[[ INFORMATION SHOWN, beginning ]]

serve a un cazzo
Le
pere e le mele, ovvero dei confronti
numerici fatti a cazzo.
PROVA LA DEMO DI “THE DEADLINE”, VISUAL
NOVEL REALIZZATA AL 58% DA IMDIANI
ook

[[ INFORMATION SHOWN, end ]]

__EXERCISE BRIEF__:
Where the word "cazzo" appears in a line of the entries, copy that line.

__RESULT BELOW__:
serve a un cazzo
numerici fatti a cazzo.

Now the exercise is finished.